Fidel en la Plaza de la Revolución 

Les aseguro que no podría, después de dos décadas transcurridas, precisar detalles, nombres e incluso horas, minutos o segundos. Sí recuerdo que el grupo de periodistas de todo el país que hacíamos nuestros pininos para adiestrarnos en los senderos de las nuevas tecnologías, tuvimos un amanecer diferente.

Me parece que fue alrededor de las dos de la madrugada aquel de píe, que más que una diana parecía el aviso o la alarma por un presunto incendio. Los ómnibus listos ¿Destino? Un lugar que ahora no recuerdo, sólo que era cerca de la plaza, sitio al que arribamos caminando y contagiados por las expectativas del momento, aunque muy lejos de imaginar que seríamos testigos de un histórico momento, no sólo para el pueblo cubano, sino para el movimiento progresista mundial.

El colorido, los himnos y cánticos en voces amigas venidas de diferentes latitudes, reunidos bajo un amanecer distinto y prometedor,  la radiante mirada del más universal de todos los cubanos; la policromía de las ondeantes banderas, afiches, cuadros, pancartas y telas,  otorgaron a la gran explanada un toque idílico y único.

La exaltación y el entusiasmo cobraron particular matiz con la aparición de una legendaria y esperada figura humana vestida del impecable verde olivo rebelde, acompañada de las principales autoridades políticas, gubernamentales, militares y sociales del país. Un gigantesco coro, improvisaron las miles de voces allí presentes, entonando  melodiosamente, un nombre, que de solo pronunciarse, signaba la presencia del líder indiscutible de la Revolución Cubana.

Fragmentos de datos
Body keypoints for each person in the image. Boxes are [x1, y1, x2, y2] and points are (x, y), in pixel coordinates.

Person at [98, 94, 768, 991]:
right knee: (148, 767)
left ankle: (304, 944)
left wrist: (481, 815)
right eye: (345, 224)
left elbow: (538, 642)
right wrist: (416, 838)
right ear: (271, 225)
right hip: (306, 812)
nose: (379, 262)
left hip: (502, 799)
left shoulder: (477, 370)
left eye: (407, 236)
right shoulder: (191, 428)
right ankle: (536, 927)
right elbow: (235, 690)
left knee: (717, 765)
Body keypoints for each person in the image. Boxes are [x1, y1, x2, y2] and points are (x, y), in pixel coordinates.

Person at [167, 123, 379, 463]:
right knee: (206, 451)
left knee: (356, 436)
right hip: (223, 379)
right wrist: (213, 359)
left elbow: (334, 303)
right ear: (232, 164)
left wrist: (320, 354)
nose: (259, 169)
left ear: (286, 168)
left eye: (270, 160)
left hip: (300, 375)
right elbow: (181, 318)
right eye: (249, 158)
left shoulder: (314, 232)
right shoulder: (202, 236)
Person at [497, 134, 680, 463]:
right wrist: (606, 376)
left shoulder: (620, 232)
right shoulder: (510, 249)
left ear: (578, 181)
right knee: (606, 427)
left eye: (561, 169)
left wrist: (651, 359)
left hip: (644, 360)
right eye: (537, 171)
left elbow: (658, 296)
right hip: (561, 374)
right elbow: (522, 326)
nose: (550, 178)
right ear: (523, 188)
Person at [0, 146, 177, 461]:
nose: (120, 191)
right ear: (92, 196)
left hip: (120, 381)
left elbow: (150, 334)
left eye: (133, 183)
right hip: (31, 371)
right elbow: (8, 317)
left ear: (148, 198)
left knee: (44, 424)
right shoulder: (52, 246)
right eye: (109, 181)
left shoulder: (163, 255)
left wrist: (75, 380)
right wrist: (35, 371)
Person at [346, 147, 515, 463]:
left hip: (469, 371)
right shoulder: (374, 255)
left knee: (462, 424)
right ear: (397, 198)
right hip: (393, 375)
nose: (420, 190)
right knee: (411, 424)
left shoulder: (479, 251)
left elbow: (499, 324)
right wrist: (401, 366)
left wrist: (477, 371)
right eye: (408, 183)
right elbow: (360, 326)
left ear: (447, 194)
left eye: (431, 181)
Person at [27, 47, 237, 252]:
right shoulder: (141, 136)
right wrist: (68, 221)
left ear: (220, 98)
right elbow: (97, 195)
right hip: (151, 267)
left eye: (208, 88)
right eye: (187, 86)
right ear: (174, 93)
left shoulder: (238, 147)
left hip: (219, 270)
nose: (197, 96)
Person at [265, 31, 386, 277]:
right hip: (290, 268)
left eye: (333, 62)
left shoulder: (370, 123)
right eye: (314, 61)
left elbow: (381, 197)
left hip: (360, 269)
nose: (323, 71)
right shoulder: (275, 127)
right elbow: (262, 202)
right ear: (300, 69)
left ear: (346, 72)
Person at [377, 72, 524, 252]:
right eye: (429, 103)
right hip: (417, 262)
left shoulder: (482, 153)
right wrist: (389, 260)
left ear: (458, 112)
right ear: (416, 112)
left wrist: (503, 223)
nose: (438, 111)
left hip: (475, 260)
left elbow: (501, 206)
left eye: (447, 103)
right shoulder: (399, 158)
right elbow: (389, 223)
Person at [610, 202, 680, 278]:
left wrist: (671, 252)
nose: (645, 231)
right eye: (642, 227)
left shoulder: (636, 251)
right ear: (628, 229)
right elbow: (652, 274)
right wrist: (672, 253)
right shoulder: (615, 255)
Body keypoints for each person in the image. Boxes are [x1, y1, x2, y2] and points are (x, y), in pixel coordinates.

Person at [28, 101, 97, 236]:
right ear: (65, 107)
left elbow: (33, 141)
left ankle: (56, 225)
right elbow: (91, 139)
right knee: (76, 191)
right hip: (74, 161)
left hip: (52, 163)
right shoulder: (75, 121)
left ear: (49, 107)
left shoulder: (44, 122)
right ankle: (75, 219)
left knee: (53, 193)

Con la información:
- A) En el relato sobre Fidel en la Plaza de la Revolución, ¿cómo iba vestida la figura que apareció ante la multitud?
- B) Sigue el relato sobre Fidel en la Plaza de la Revolución desde su última oración.
El listado viene de otra fuente.

Resultados del ejercicio:
- A) Iba vestida del impecable verde olivo rebelde.

- B)
A partir de ese momento muchos fueron los instantes cargados de emotividad. La cúspide de aquella histórica jornada vino con las palabras de Fidel, quien como siempre, situó cada frase, cada intención y cada giro gramatical, en el exacto lugar que correspondía.

Fidel Castro - Concepto de Revolución

De esa manera Fidel enunciaba el concepto de Revolución, no de aquella que bajo su liderazgo, trajo libertad y empoderó al pueblo cubano. Su definición desbordaba las fronteras nacionales y el momento de hacerla pública, para convertirse en guía y método de quienes aspiran y confían en que un mundo mejor y la conquista de la dignidad humana, son metas logrables y posibles.
Confieso que en ese instante no interioricé el contenido y la proyección universal de las ideas enunciadas por el Comandante en Jefe.

Al final de la concentración vino la marcha frente a la Oficina de Intereses que acoge la representación norteamericana en nuestro país. El cansancio de aquella larga y extenuante jornada se extendió a la noche.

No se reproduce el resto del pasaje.